**The input:**
□ □ □ □ □ □ □

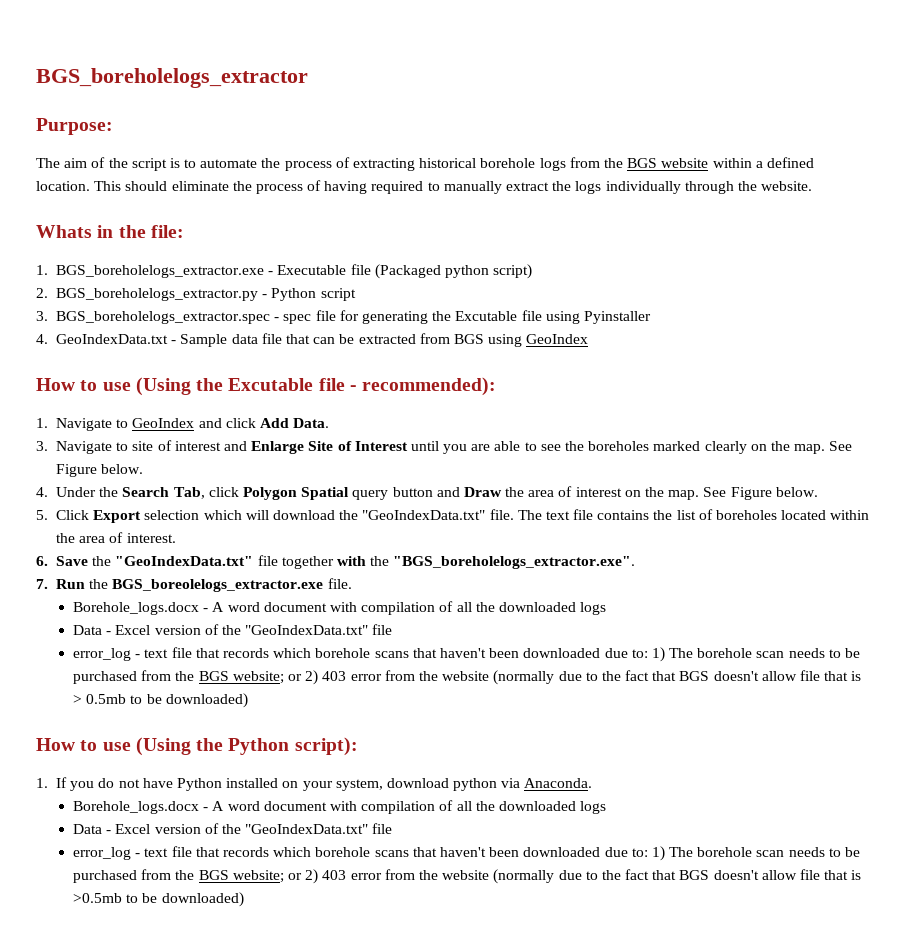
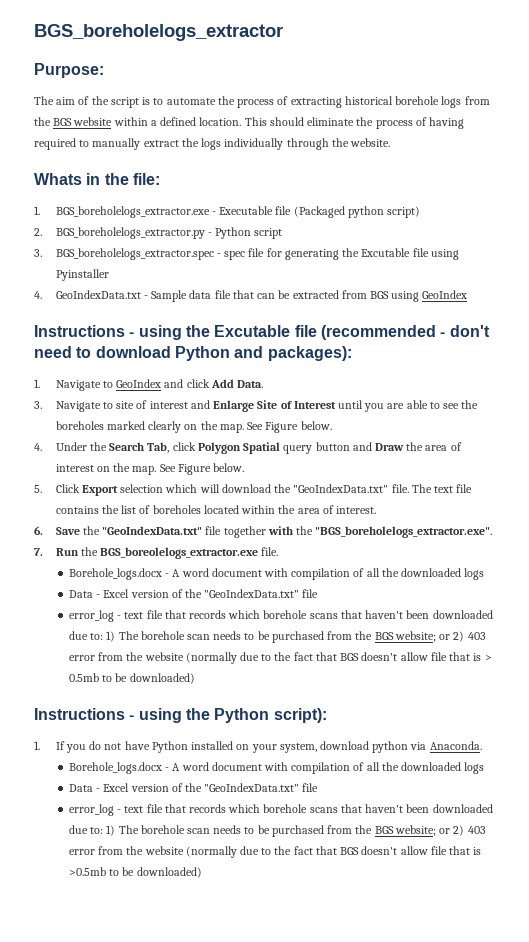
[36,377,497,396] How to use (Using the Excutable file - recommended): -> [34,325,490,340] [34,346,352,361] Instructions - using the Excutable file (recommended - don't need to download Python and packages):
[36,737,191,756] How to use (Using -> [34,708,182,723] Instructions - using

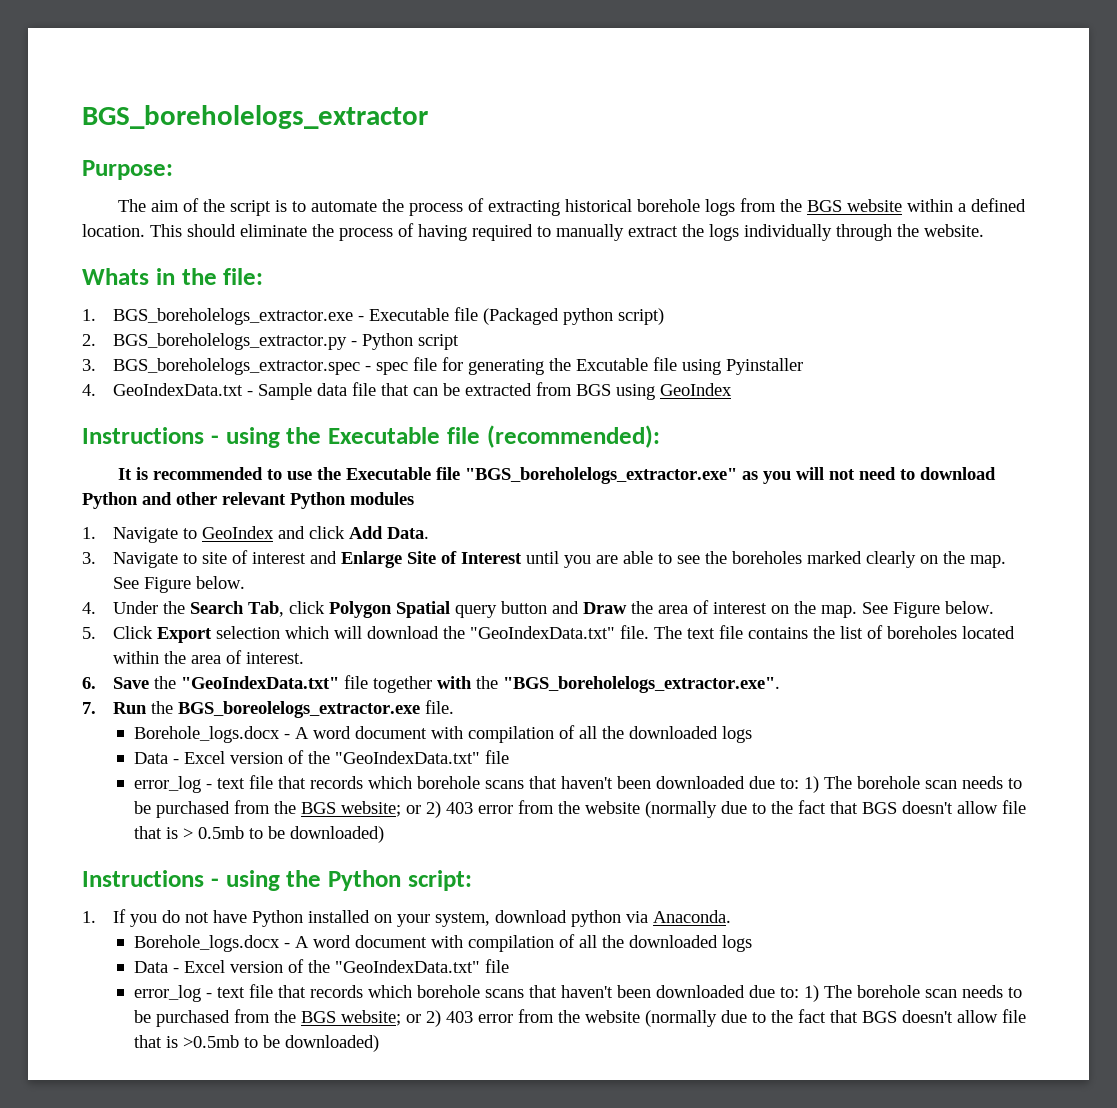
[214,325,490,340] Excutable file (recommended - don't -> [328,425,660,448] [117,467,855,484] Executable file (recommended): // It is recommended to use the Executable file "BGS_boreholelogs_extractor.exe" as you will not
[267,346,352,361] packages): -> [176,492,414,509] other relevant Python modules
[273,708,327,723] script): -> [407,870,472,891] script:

□ □ □ □ □ □ □

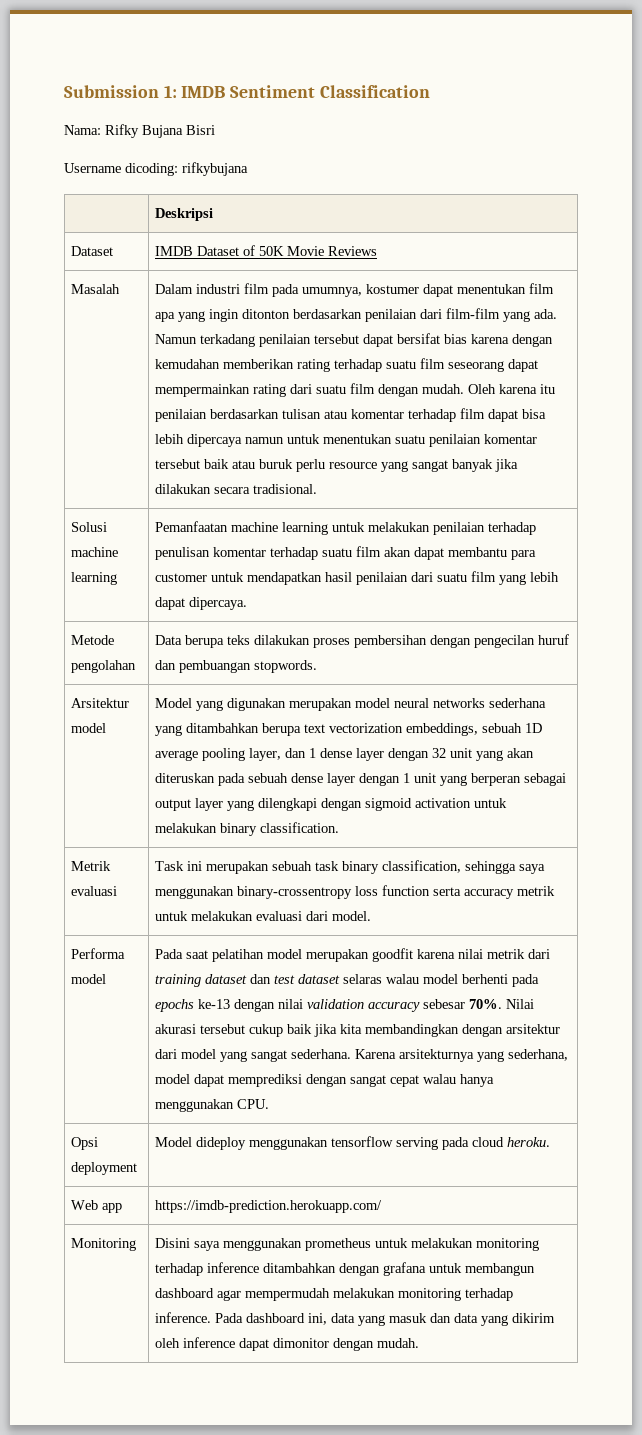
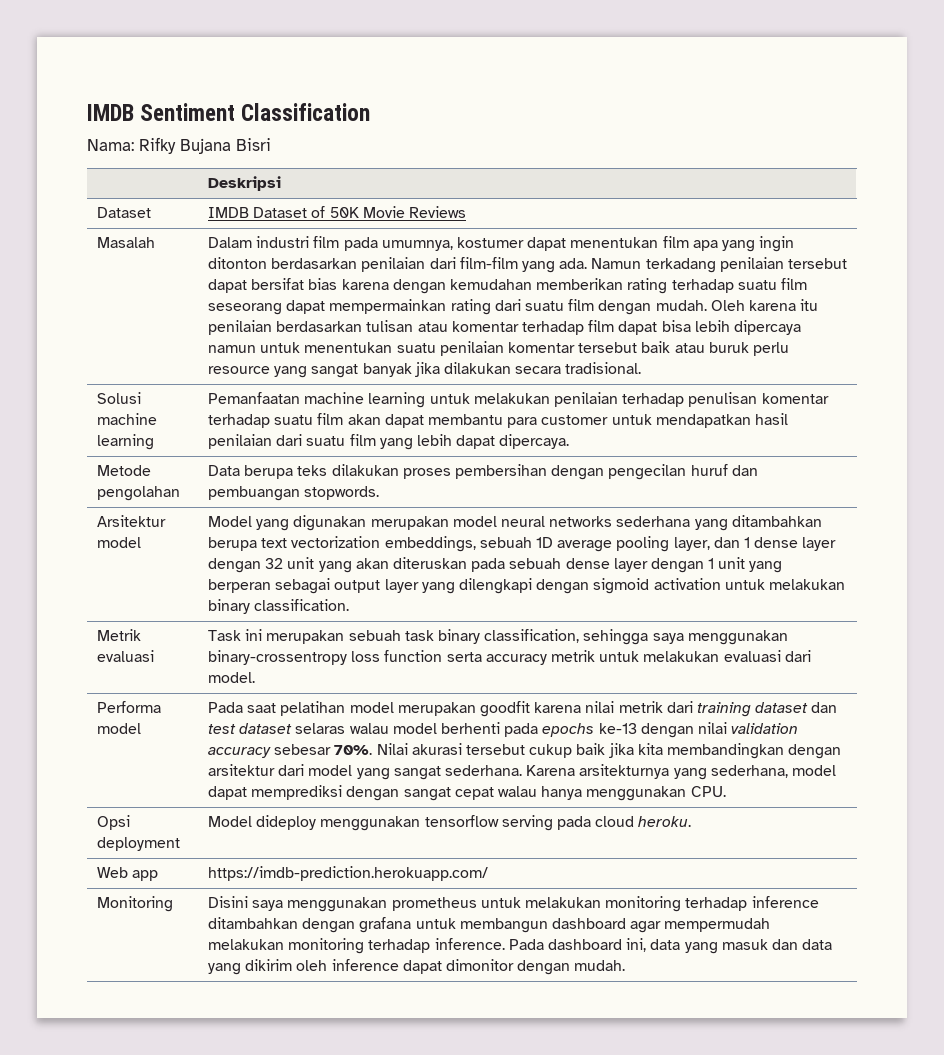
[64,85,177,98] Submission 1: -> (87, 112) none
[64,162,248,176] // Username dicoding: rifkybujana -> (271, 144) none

□ □ □ □ □ □ □

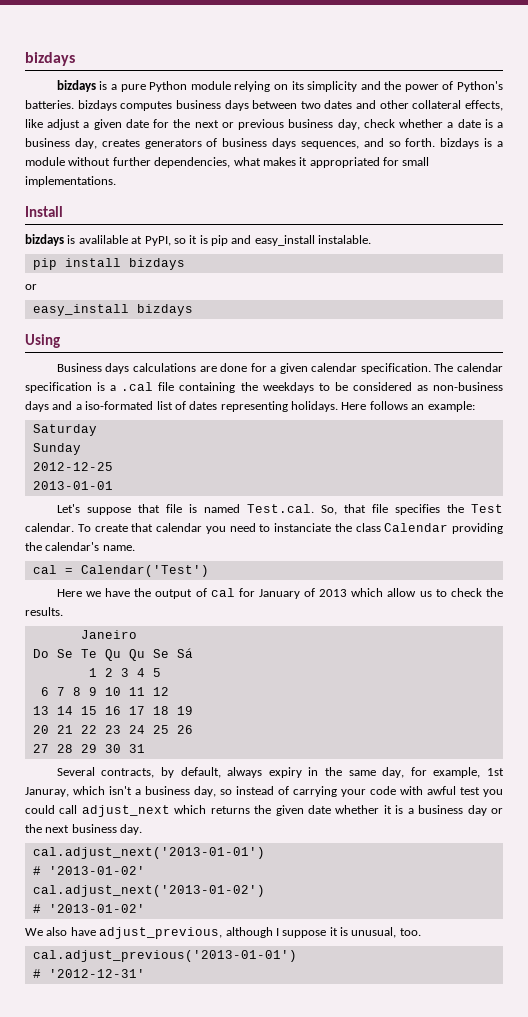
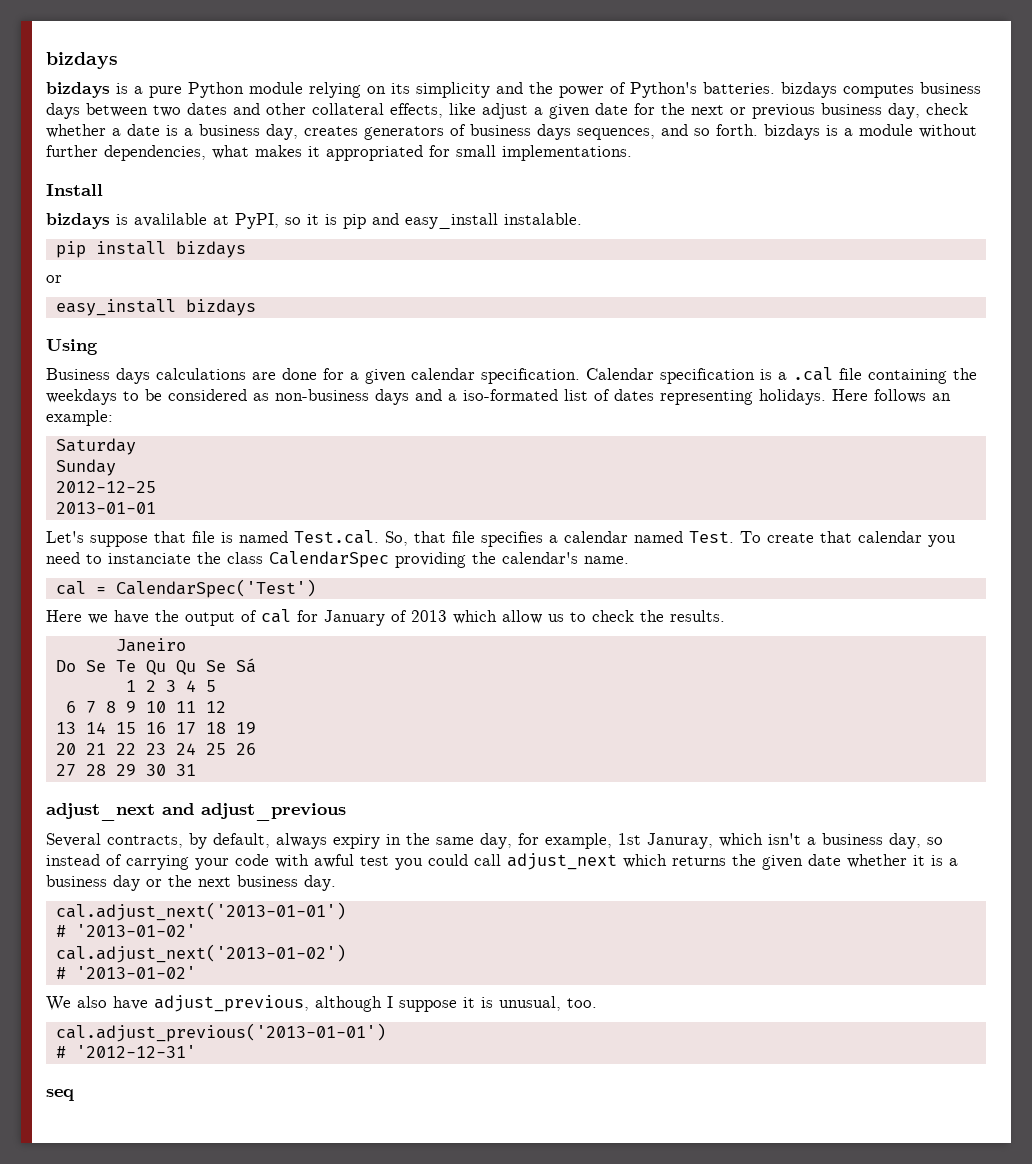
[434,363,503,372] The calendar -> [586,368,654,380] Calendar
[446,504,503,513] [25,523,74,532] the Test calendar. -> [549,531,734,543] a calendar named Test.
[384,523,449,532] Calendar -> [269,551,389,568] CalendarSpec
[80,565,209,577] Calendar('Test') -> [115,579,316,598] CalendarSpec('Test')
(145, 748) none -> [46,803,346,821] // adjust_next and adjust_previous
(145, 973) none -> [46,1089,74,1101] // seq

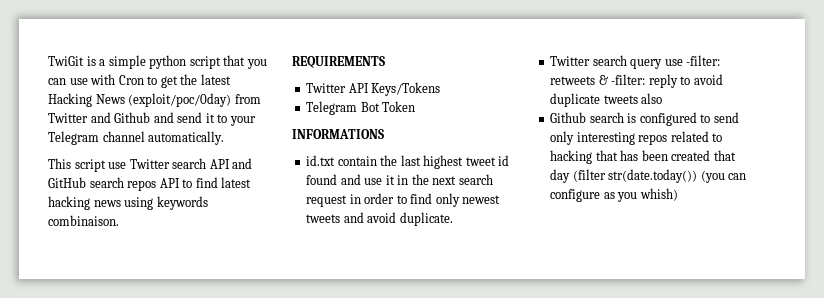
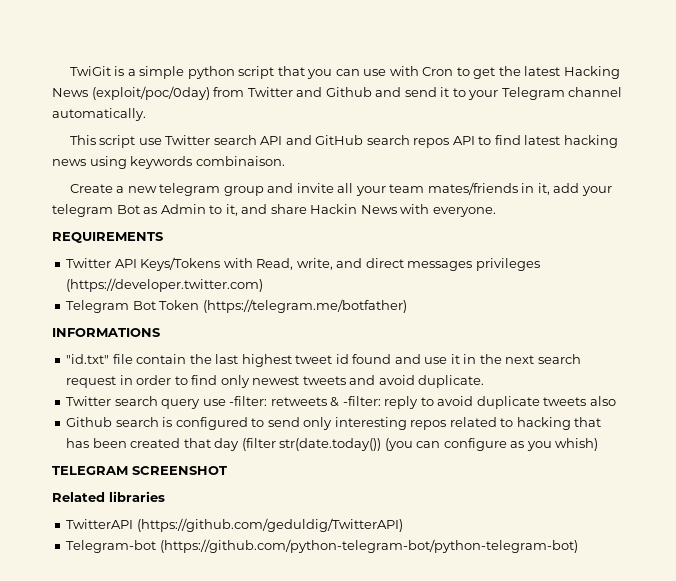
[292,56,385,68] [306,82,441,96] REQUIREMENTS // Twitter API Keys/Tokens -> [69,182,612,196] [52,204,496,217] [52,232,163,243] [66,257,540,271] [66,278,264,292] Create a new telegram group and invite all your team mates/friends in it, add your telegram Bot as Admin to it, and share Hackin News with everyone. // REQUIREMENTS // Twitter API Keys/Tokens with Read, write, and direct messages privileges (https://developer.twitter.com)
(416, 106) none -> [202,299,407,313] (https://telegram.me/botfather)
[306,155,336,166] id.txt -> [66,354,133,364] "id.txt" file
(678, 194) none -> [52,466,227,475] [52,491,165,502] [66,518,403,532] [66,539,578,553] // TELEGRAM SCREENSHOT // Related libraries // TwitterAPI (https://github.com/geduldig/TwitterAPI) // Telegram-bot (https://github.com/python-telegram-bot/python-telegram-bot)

□ □ □ □ □ □ □

Only a number is expected: the count of lines in the entries that include the string "CalendarSpec".

**Output below:** 2